-- Work to complete --
Find each line of the material below in which the word "spans" occurs, and return it.

-- Exercise data --
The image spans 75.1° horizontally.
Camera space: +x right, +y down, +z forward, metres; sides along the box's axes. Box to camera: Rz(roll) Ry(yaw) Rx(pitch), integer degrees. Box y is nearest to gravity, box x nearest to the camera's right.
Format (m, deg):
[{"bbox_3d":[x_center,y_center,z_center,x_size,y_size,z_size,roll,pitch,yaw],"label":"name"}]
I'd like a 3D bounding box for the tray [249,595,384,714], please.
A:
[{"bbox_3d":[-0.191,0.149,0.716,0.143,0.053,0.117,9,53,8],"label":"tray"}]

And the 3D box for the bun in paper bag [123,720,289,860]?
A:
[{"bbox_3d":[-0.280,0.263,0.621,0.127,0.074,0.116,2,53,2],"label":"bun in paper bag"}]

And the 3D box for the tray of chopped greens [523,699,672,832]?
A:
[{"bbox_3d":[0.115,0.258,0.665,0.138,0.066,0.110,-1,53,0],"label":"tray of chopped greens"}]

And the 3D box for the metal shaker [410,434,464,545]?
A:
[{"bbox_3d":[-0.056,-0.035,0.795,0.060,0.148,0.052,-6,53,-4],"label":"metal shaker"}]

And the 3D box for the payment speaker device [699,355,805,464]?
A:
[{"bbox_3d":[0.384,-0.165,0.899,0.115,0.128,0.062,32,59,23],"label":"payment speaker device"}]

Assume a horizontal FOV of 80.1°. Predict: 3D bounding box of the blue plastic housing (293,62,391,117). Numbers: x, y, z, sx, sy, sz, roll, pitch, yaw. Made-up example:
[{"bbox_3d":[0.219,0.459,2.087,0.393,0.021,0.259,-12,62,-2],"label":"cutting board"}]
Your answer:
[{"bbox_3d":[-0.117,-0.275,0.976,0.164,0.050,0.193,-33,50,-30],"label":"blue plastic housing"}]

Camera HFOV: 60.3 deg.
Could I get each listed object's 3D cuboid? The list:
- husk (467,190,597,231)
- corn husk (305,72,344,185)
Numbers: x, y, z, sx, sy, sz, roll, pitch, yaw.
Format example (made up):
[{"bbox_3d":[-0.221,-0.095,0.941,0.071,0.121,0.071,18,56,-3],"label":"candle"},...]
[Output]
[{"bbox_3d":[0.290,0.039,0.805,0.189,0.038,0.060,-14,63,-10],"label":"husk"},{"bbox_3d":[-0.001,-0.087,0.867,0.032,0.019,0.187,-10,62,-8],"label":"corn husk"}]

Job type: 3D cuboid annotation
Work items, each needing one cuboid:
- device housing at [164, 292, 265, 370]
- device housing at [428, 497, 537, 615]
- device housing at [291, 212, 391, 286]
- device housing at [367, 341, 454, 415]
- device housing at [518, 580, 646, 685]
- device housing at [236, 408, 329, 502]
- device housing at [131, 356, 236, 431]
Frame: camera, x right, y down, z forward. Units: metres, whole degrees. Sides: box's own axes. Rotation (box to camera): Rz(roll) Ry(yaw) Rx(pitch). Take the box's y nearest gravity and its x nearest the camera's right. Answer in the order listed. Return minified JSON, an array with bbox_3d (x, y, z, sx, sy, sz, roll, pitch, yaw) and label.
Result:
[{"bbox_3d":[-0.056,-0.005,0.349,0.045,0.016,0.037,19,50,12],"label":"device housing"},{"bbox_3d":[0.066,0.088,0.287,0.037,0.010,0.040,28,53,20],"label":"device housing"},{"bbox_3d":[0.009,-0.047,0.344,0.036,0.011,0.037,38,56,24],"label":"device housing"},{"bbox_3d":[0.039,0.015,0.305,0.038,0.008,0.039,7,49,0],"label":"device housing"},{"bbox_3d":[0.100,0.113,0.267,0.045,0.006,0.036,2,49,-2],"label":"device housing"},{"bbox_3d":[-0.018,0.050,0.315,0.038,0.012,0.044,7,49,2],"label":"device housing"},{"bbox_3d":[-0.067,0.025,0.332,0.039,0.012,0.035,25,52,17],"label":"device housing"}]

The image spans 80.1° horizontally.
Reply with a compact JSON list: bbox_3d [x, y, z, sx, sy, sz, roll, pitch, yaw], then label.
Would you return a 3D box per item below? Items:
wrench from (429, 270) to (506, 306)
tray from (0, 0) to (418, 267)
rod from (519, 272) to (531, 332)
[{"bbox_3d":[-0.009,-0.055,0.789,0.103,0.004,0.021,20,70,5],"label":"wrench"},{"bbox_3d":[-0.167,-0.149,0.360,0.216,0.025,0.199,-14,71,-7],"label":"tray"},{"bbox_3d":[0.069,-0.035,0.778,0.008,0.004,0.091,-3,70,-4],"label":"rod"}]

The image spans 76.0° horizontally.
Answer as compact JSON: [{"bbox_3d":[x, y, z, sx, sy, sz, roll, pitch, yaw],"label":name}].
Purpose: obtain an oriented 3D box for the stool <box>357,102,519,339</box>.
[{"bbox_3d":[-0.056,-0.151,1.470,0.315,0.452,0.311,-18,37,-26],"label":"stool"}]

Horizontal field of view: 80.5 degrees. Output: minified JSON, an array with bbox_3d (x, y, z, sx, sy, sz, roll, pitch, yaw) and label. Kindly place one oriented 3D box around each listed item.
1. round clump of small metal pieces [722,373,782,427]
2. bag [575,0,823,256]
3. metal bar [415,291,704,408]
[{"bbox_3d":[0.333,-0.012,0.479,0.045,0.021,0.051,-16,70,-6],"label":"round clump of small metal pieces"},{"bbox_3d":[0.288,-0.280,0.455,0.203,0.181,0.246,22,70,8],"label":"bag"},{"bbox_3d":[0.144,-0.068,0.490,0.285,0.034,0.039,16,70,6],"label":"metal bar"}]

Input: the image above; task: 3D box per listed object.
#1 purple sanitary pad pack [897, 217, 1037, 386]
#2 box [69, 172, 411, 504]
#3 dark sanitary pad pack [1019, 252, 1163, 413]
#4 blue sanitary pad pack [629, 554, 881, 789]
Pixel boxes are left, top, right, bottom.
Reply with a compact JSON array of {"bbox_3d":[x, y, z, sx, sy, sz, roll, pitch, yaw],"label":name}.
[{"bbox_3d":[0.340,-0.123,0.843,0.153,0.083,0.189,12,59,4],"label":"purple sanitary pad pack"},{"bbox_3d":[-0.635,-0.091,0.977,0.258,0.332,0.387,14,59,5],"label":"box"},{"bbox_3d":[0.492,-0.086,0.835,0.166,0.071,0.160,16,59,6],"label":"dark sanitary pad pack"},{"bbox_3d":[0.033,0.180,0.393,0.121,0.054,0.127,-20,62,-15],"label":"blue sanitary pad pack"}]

-- Answer box --
The image spans 75.1° horizontally.
The image spans 80.1° horizontally.
The image spans 76.0° horizontally.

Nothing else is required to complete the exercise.